Add and Process Documents

  1. In your Microsoft Forms Recognizer Service click on the Inbox button.
  2. Select the Status you want to upload and use Status None or Received for new documents that have not been processed yet.
  3. Select an optional category if you know the category for the document, if you don’t want to select one just click on “No selection”.
  4. Find the files on your Local machine and upload them. The demos test files can be found at the following link: Click here
  5. After all the documents have been uploaded you can check the documents to be processed, click on “Processed Checked” to process the documents

It is recommended to only process a few documents at a time, especially if it is a new service to properly test if you receive the results you want before processing everything.

Service Configuration Settings

The Microsoft Form Recognizer Service can be configured by the user as a flexible solution.
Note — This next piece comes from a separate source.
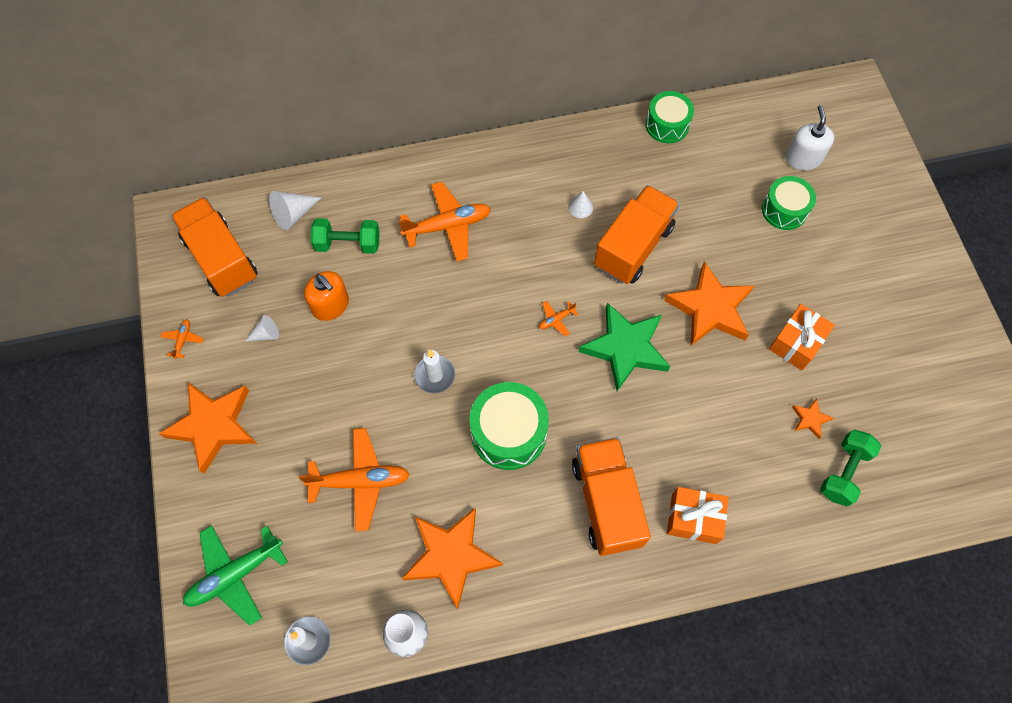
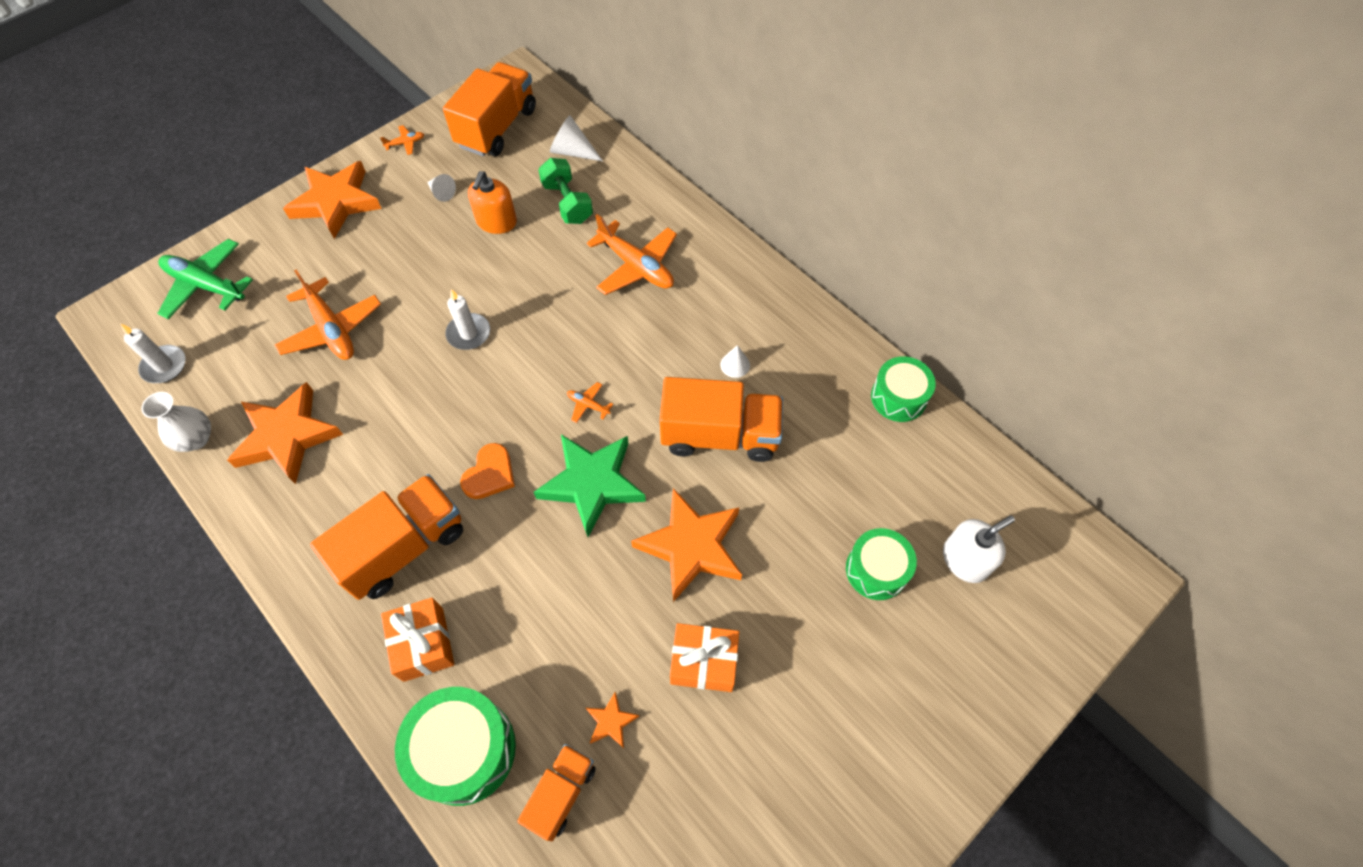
camera: 60 degrees right, 5 degrees down
green drum [469,382,549,470] -> green drum moved to [395,687,516,806]
green dumbbell [820,430,882,507] -> orange truck [517,744,596,841]
none -> orange heart [460,443,515,499]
The following Settings are available:

Setting Type Required Type Description
AccessKey Optional Override the Access Key to the configured Google cloud service.
ApiVersion Optional Override the MS API version to use when making requests.
ArchivingStrategy Optional Days before documents get deleted.
BaseURL Optional Override the URL to the configured Google cloud service.
BatchSize Hidden Processing batch size.
DocumentProcessedStatus Optional Document status used to denote that a document has been processed.
Enabled Hidden Enable or disable the service.
ExecuteBeforeProcess   When set up as a child service, specify whether this service should be executed before the parent service gets executed
ExecuteAfterProcess   When set up as a child service, specify whether this service should be executed after the parent service gets executed
Password Optional Used for service authentication. Custom Code can be used to set the password. Can be set per document.
RemoveComments Optional Remove human comments from a document.
TrainingTimeoutInMinutes Required Specifies after how many minutes the training operation should time out, if not completed by then
TrainingSplitPercentage Required Percentage of uploaded training docs to be used for actually training the AI model. The remainder will be used to evaluate the trained model.